INSTRUCTIONS TO FOLLOW
Extend the news article below on Florida's proposed M-CORES toll road, picking up after its final sentence.

GIVEN TEXT

────────────────────

By BETSY CALVERT
TAMPA — There was no answer for the big question everyone had at the first meeting of the state’s giant Multi-use Corridors of Regional Economic Significance — or M-CORES.
The Sun reached out last week to several people, including local officials, a day after the gathering in Tampa of 125 county and state officials along with environmental activists.
Tuesday was the inaugural gathering of three task force groups assigned to the three different sections of the proposed toll road.
The road will run from Collier County to the Georgia border. Charlotte and DeSoto counties could see a section of the road run through the edges of their boundaries in the southern third of the project.
State legislators, by a tight margin, voted in legislation this spring that orders the design of the interior highway and a construction start of 2022. It is a proposal that has been rejected many times before. The new legislation sets aside $135 million for the first two years of planning. Knowing that the toll road will not pay for itself, the state says it can use construction bonds, public-private partnerships and other public financing to pay for the biggest road project in Florida since I-75.

────────────────────

RECORD EXTRACTS
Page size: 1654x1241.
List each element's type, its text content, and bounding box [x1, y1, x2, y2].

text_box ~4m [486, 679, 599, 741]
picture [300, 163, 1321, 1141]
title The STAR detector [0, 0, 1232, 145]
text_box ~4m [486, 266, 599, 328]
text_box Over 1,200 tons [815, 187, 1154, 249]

────────────────────

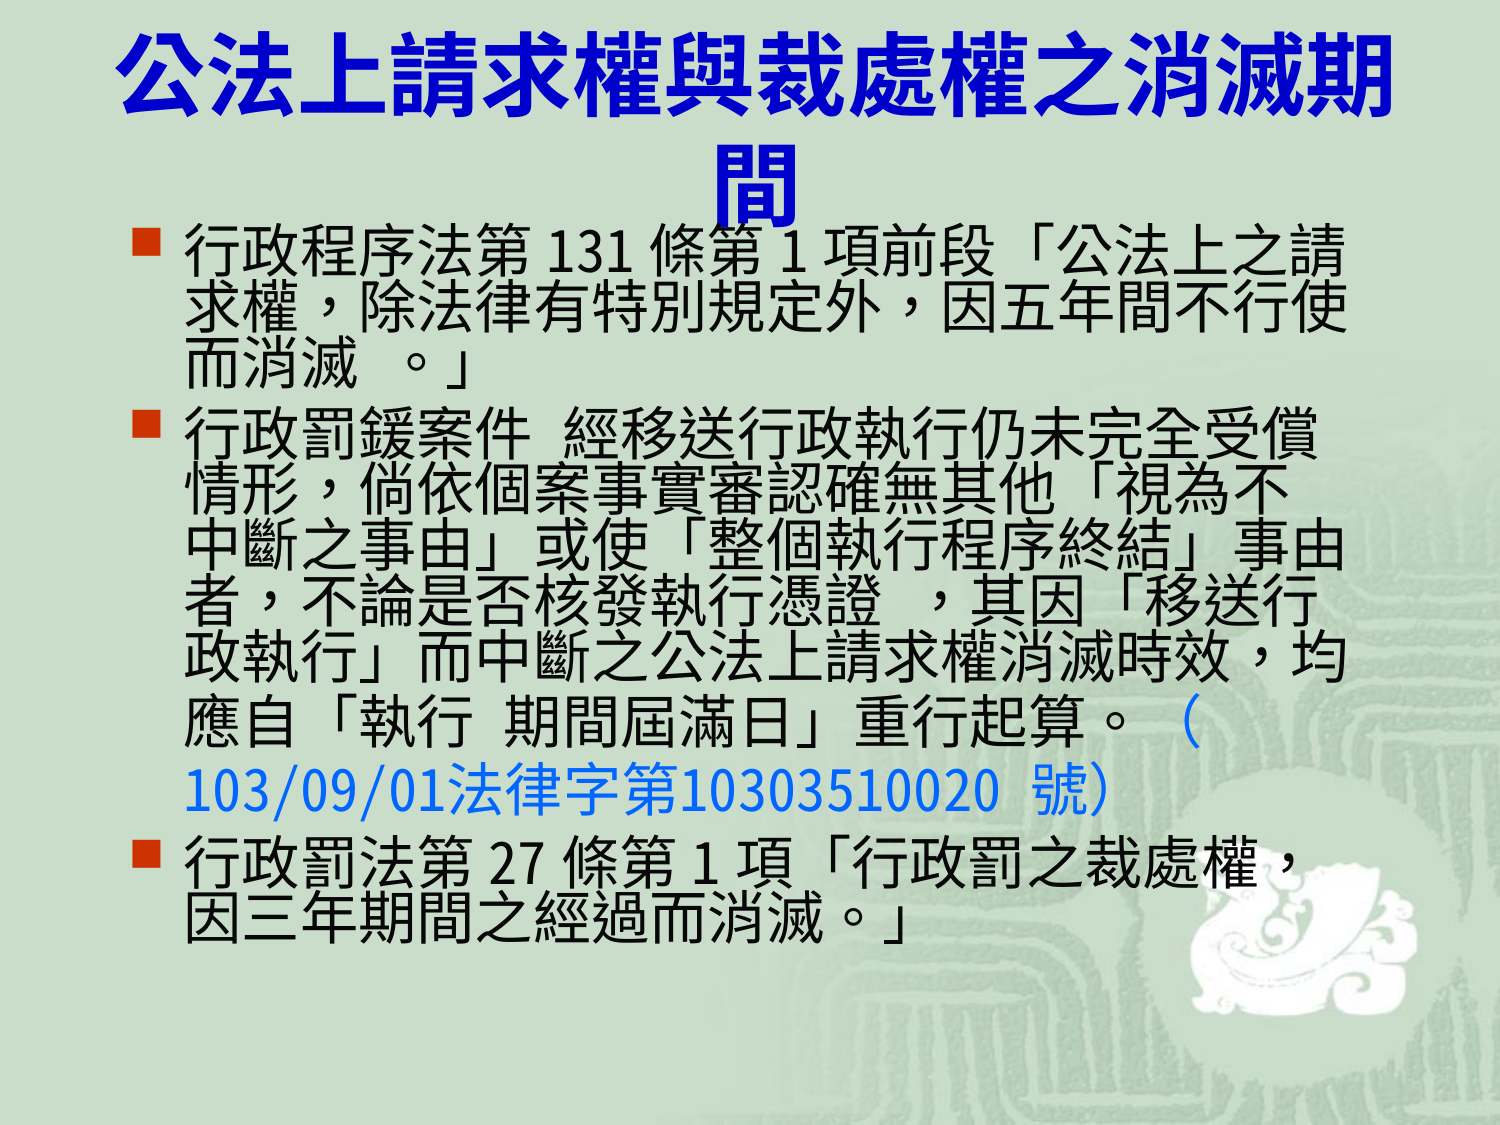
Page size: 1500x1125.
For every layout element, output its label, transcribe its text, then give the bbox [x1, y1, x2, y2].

────────────────────

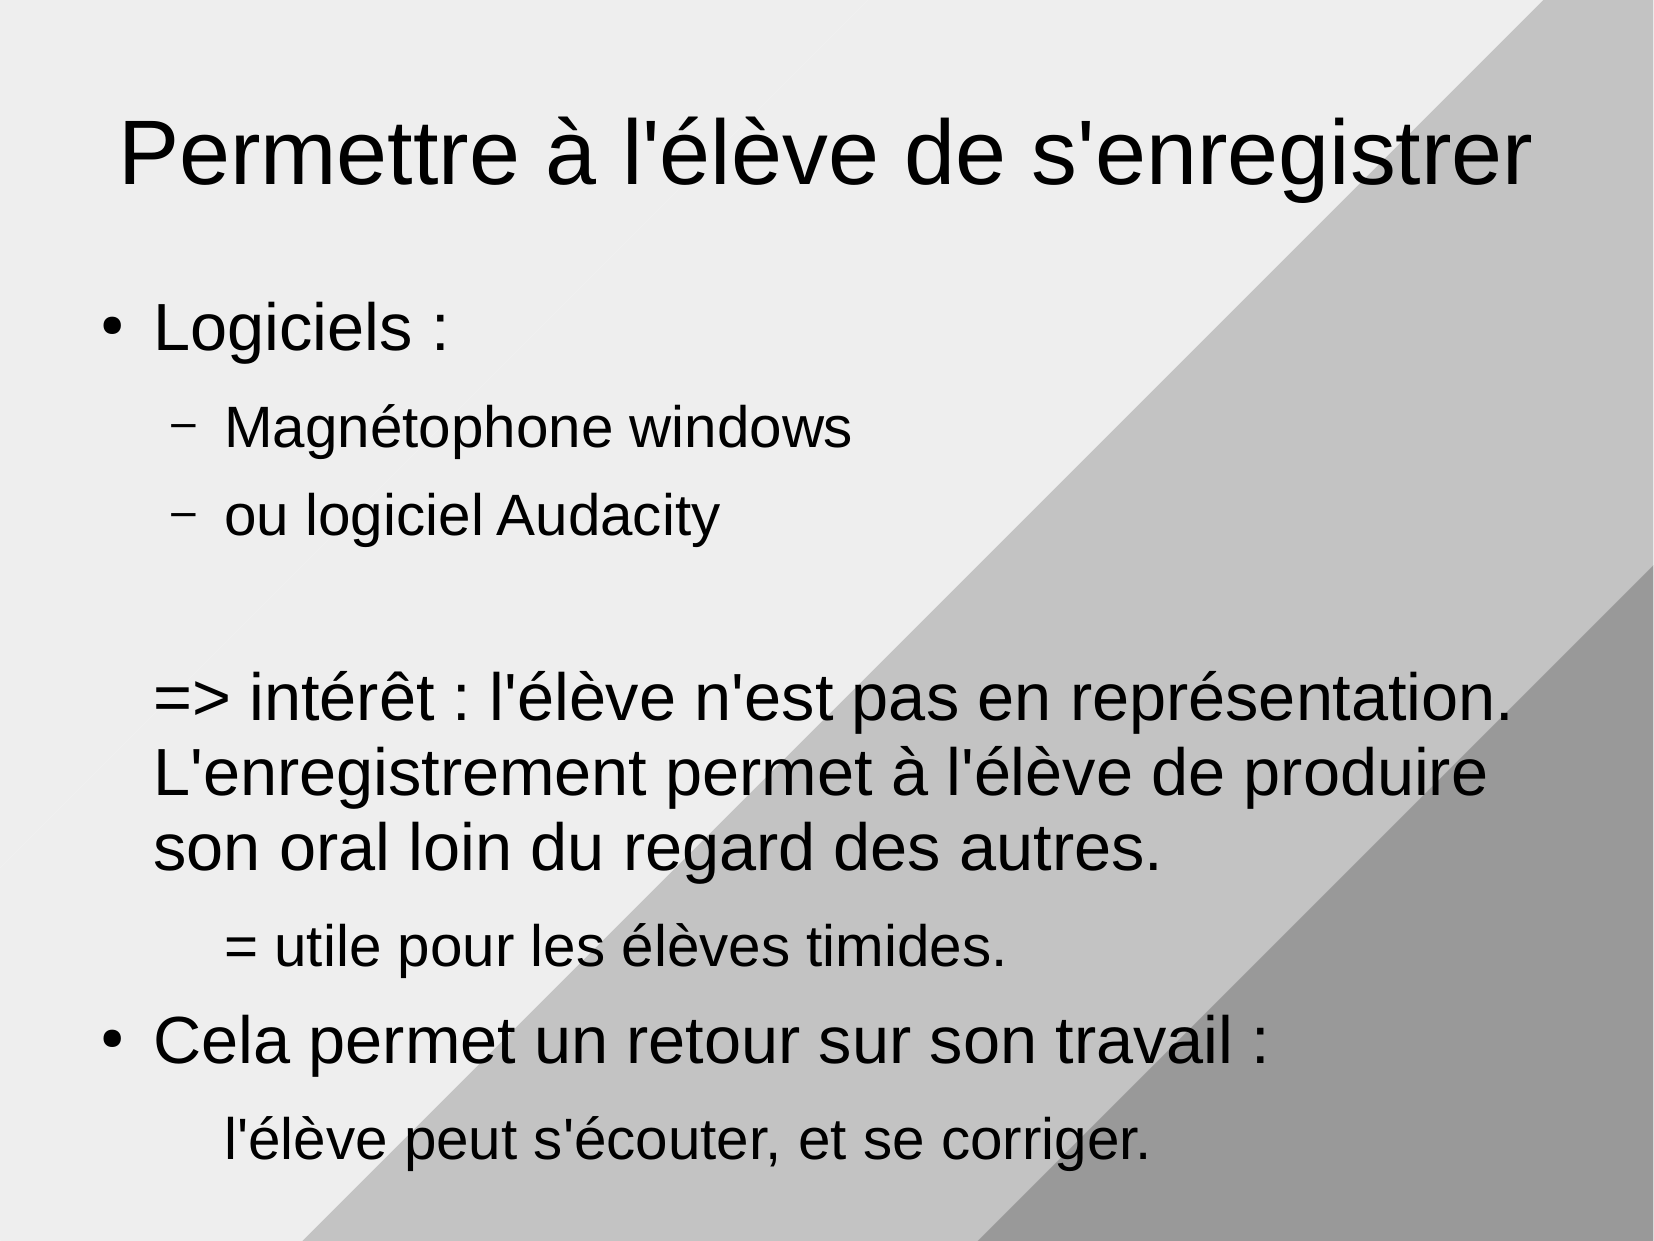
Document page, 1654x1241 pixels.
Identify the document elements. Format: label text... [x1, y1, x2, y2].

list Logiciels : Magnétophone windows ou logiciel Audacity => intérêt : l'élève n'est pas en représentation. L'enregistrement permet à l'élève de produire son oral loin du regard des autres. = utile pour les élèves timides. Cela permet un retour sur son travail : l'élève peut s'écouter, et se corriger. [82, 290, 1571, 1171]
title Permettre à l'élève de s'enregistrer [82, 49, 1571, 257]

────────────────────

REPLY
Exactly where the road would go is what everyone wanted to know, said Gary Harrell, director of the Charlotte County Punta Gorda Metropolitan Planning Organization.
“There are no lines on the map right now,” said Harrell, “just very broad swaths.”
At the task force meeting, Charlotte County Commissioner Ken Doherty told members that he had expected to participate in saying what route the road would take.
“I thought we’d be putting lines on maps,” he told the group. “The process is stepping back now, not be a ground level...I get it.”
Both Doherty and Charlotte County Commissioner Christopher Constance asked FDOT officials to share the road location decisions with the task force and the MPO as the information becomes available.
An environmental activist at the event, Sarah Gledhill, told the Sun everyone was asking that question.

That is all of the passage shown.